What the task requires →
In the records that follow, find each line with the word "rather" and copy it.

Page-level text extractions
··········

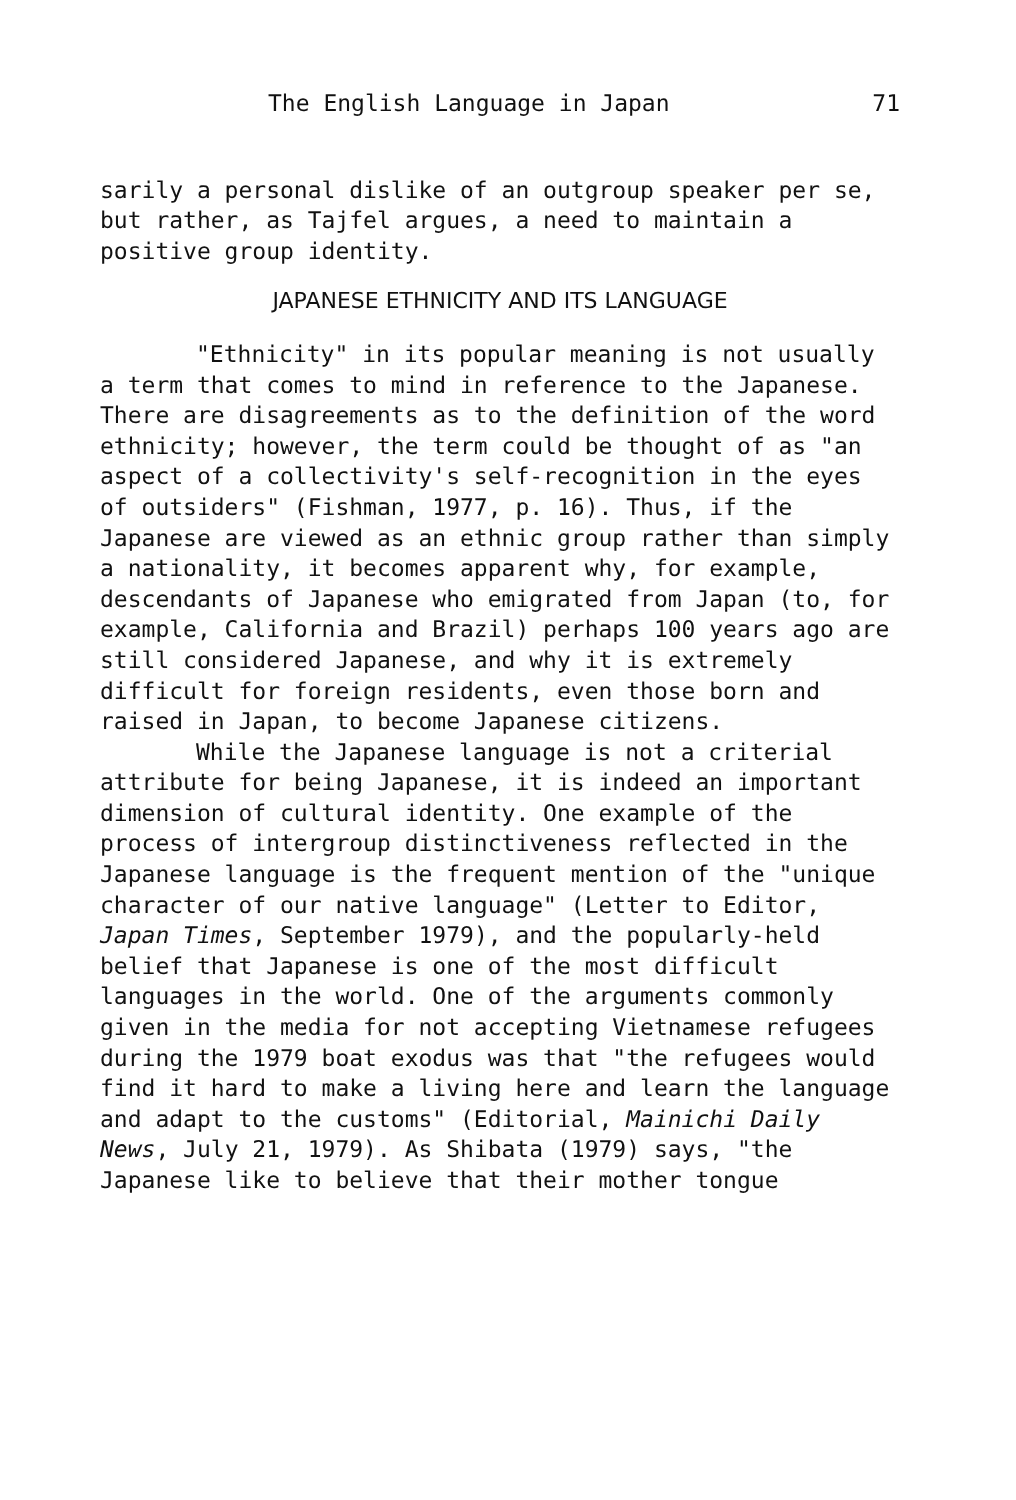The English Language in Japan 71
sarily a personal dislike of an outgroup speaker per se, but rather, as Tajfel argues, a need to maintain a positive group identity.
JAPANESE ETHNICITY AND ITS LANGUAGE
"Ethnicity" in its popular meaning is not usually a term that comes to mind in reference to the Japanese. There are disagreements as to the definition of the word ethnicity; however, the term could be thought of as "an aspect of a collectivity's self-recognition in the eyes of outsiders" (Fishman, 1977, p. 16). Thus, if the Japanese are viewed as an ethnic group rather than simply a nationality, it becomes apparent why, for example, descendants of Japanese who emigrated from Japan (to, for example, California and Brazil) perhaps 100 years ago are still considered Japanese, and why it is extremely difficult for foreign residents, even those born and raised in Japan, to become Japanese citizens.
While the Japanese language is not a criterial attribute for being Japanese, it is indeed an important dimension of cultural identity. One example of the process of intergroup distinctiveness reflected in the Japanese language is the frequent mention of the "unique character of our native language" (Letter to Editor, Japan Times, September 1979), and the popularly-held belief that Japanese is one of the most difficult languages in the world. One of the arguments commonly given in the media for not accepting Vietnamese refugees during the 1979 boat exodus was that "the refugees would find it hard to make a living here and learn the language and adapt to the customs" (Editorial, Mainichi Daily News, July 21, 1979). As Shibata (1979) says, "the Japanese like to believe that their mother tongue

··········

Solution to the problem →
sarily a personal dislike of an outgroup speaker per se, but rather, as Tajfel argues, a need to maintain a positive group identity.
"Ethnicity" in its popular meaning is not usually a term that comes to mind in reference to the Japanese. There are disagreements as to the definition of the word ethnicity; however, the term could be thought of as "an aspect of a collectivity's self-recognition in the eyes of outsiders" (Fishman, 1977, p. 16). Thus, if the Japanese are viewed as an ethnic group rather than simply a nationality, it becomes apparent why, for example, descendants of Japanese who emigrated from Japan (to, for example, California and Brazil) perhaps 100 years ago are still considered Japanese, and why it is extremely difficult for foreign residents, even those born and raised in Japan, to become Japanese citizens.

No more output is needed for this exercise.